Prime Minister Edouard Philippe said France must break the addiction to public spending that has left its economy trailing peers as he outlined plans to rein in the budget and cut taxes.
In his maiden speech at the National Assembly as premier, Mr Philippe promised €20bn of tax cuts by the end of President Emmanuel Macron’s term in 2022. Spending will drop by the equivalent of 3 percentage points of GDP in that time and taxation will fall by 1 point, he said.
“We must face the truth about the financial situation of the country,” Mr Philippe said.
“France can no longer be the champion of both public spending and of taxes. France has an addiction to public spending, and like all addictions, it requires willpower and courage to kick it,” he said.
Mr Philippe spoke a day after President Macron addressed a joint session of congress in Versailles.

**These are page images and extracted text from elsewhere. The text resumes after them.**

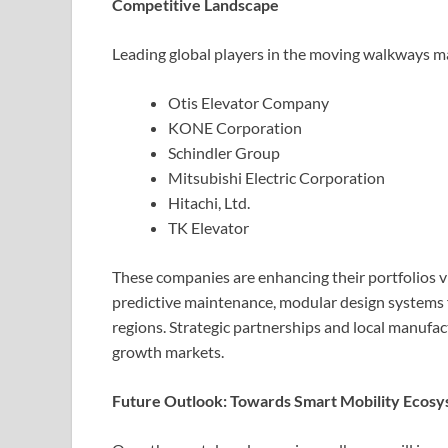
Competitive Landscape
Leading global players in the moving walkways ma
Otis Elevator Company
KONE Corporation
Schindler Group
Mitsubishi Electric Corporation
Hitachi, Ltd.
TK Elevator
These companies are enhancing their portfolios vi
predictive maintenance, modular design systems f
regions. Strategic partnerships and local manufact
growth markets.
Future Outlook: Towards Smart Mobility Ecos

While President Macron’s speech was a lofty call for French renewal, Mr Philippe provided the nuts and bolts, laying out the timetable and the specific steps the government will take to revive an economy that has underperformed the eurozone for the past three years with unemployment roughly double the rate of the UK and Germany.
Payroll taxes will be cut starting in 2019. Corporate income tax will be lowered gradually from 33.3% now to 25% in 2022 to converge with the European average.
The wealth tax will be limited to real estate assets starting in 2019. And those actions will be achieved while keeping France’s commitment to its European partners to limit the deficit that has been part of every government budget for the past three decades.